My mother hadn't particularly enjoyed watching me give birth (nor had she planned on it - the long labor lasting through the eighteen hour drive and full night's sleep somewhere on the AZ/CA border), and here she was again. And thirty nine years to the day after giving birth to both of us in the hospital. And this time I understood, having a daughter I didn't like to see in pain and witnessing my sister in so much pain as well. But there we all were. Midnight as the day slipped into our birthday, that amazingly thin veil between life and death that can only ever be felt at a birth. 
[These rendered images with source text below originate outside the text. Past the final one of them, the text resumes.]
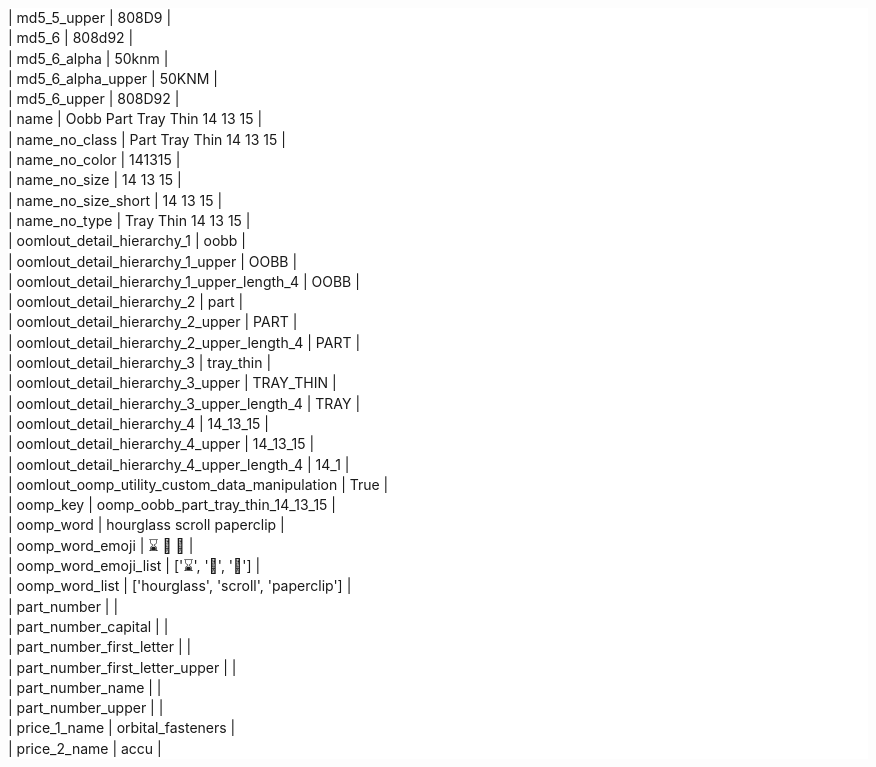 | md5_5_upper | 808D9 |  
| md5_6 | 808d92 |  
| md5_6_alpha | 50knm |  
| md5_6_alpha_upper | 50KNM |  
| md5_6_upper | 808D92 |  
| name | Oobb Part Tray Thin 14 13 15 |  
| name_no_class | Part Tray Thin 14 13 15 |  
| name_no_color | 141315 |  
| name_no_size | 14 13 15 |  
| name_no_size_short | 14 13 15 |  
| name_no_type | Tray Thin 14 13 15 |  
| oomlout_detail_hierarchy_1 | oobb |  
| oomlout_detail_hierarchy_1_upper | OOBB |  
| oomlout_detail_hierarchy_1_upper_length_4 | OOBB |  
| oomlout_detail_hierarchy_2 | part |  
| oomlout_detail_hierarchy_2_upper | PART |  
| oomlout_detail_hierarchy_2_upper_length_4 | PART |  
| oomlout_detail_hierarchy_3 | tray_thin |  
| oomlout_detail_hierarchy_3_upper | TRAY_THIN |  
| oomlout_detail_hierarchy_3_upper_length_4 | TRAY |  
| oomlout_detail_hierarchy_4 | 14_13_15 |  
| oomlout_detail_hierarchy_4_upper | 14_13_15 |  
| oomlout_detail_hierarchy_4_upper_length_4 | 14_1 |  
| oomlout_oomp_utility_custom_data_manipulation | True |  
| oomp_key | oomp_oobb_part_tray_thin_14_13_15 |  
| oomp_word | hourglass scroll paperclip |  
| oomp_word_emoji | :hourglass: :scroll: :paperclip: |  
| oomp_word_emoji_list | [':hourglass:', ':scroll:', ':paperclip:'] |  
| oomp_word_list | ['hourglass', 'scroll', 'paperclip'] |  
| part_number |  |  
| part_number_capital |  |  
| part_number_first_letter |  |  
| part_number_first_letter_upper |  |  
| part_number_name |  |  
| part_number_upper |  |  
| price_1_name | orbital_fasteners |  
| price_2_name | accu |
It's completely wrong to have to go through labor, two hours of pushing AND a c-section. Honestly, one or the other should suffice, thank you very much. But no, Allison got the double whammy. And knocked out totally to boot thanks to the one in 20,000 insufficient spinal. But at 2:41 I was an aunt to one of my own siblings' children - finally! The nurses brought him out and there he was, evidence of his failed attempt at a sideways entrance into the world evidenced by the jaunty angle of his typical newborn's conehead.

Being knocked out, my mom took Allison duty while my brother left for a shower and change of clothes, and I got to hold my perfect little nephew for two hours while she woke up. Thank goodness we're identical twins - he looked straight up into a face identical to his mom's, and full of love. Those two hours were incredibly special and I sang to him, told him about his journey, his dad, all the amazing things that had finally brought him here to this place. At a quarter to five they wheeled a groggy Allison into the room and she got to hold and nurse her son. I have no idea how she made it on the hour of sleep we got between 6 and 7, but that was the hour that the first nurse came happily charging into the room to inspect and measure and test and poke and prod. It's a bit vague, what happened over the next 24 hours although I know I got to hold the little one when Allison was sleeping and I left for a shower and a change of clothes, shocked at how powerfully I still smelled of campfire smoke as it rolled off of me in waves of  soap and water. And I know we looked a bit like zombies, my mother and I, as we ate a delicious dinner that night.


A C-section really is just a brutal experience, especially when for the next few weeks you have to sit up every couple of hours to nurse. It was easy for me to get up to help the next two nights in the hospital, to prop pillows and fill water glasses and to sleep with my nephew when I got the chance. So sweet to sleep next to him in the huge bed he shared with his mama and smell his sweet milky breath and lift his small body into his mama's arms. And it felt cruel of me to leave, except that I left them with the lady that had managed to get us to adulthood. I am amazed by the entire journey Allison took in getting Hayes Ryan Brooks into this world. From the years of putting off conception in order to care for her husband and her final leap into doing it instead of waiting, to losing her husband just when the tiniest bit of a bump was beginning to show at ten weeks, to going through all the mourning, the therapy, the months of working and working and working while growing this being inside of her.


And she amazed me with the birth, how perfectly she progressed, how strong she was through all of it, and how she clearly processed and made peace with the c-section and the struggle with it all in the days afterward. She is so truly the embodiment of grace, and her joy in her son is so radiant and apparent. 

Welcome little miracle. Your aunt loves you.